Nike and Outsourcing


      Sport goods producer companies have two options for manufacturing their products. They can own and operate the factories, or look for the ways of outsourcing. Facilities that are enough efficient for outsourcing, could be located either domestically or internationally. Outsourcing to domestic firms (US) gives advantage of easy monitoring, skilled workforce, well understood labor rules, but on the other hand it is relatively expensive if compared with outsource in developing countries. By manufacturing products overseas, in the third world economies, tremendous efficiencies are gained because of low salary expense, but in this case company has to face increased difficulty of monitoring the quality of their products and the uncontrolled working conditions in the factories.
      Nike uses outsourcing strategy, using only subcontractors throughout the globe. It currently owns a 47% market share of the domestic footwear industry, with sales of $3.77 billion. Nike has been manufacturing throughout the Asian region for over twenty-five years, and there are over 500,000 people working for Nike. Vast majority of production comes from China, Indonesia, Vietnam, Philippines, Taiwan, and South Korea. Factories in these countries are owned by subcontractors, with the majority of their output consisting solely of Nike products. 

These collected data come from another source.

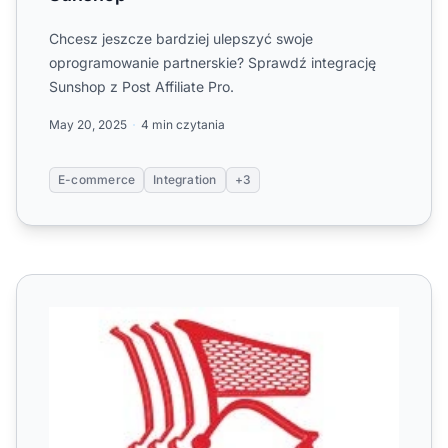
Chcesz jeszcze bardziej ulepszyć swoje
oprogramowanie partnerskie? Sprawdź integrację
Sunshop z Post Affiliate Pro.
May 20, 2025
4 min czytania
E-commerce
Integration
+3
Supercart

        To avoid pressure from customers and legal cases against the company, Nike employ teams of four expatriates per each of the big three countries (China, Indonesia, Vietnam), that focus on both quality of product and quality of working conditions, visiting the factories weekly. They also developed their code of conduct in 1992 and have implemented it across the globe. Its goal is to set the standard for subcontractors to follow. However, company still faces problems with executing code of conduct because most of the factories are owned not by the company, but by subcontractors. Factory conditions and human rights issues have been widely criticized by different pressure groups. Even though company responded these issues with Andrew Young report, the Dartmouth Study, and Ernst & Young’s continual monitoring, Nike still needs couple years to eradicate mentioned problems.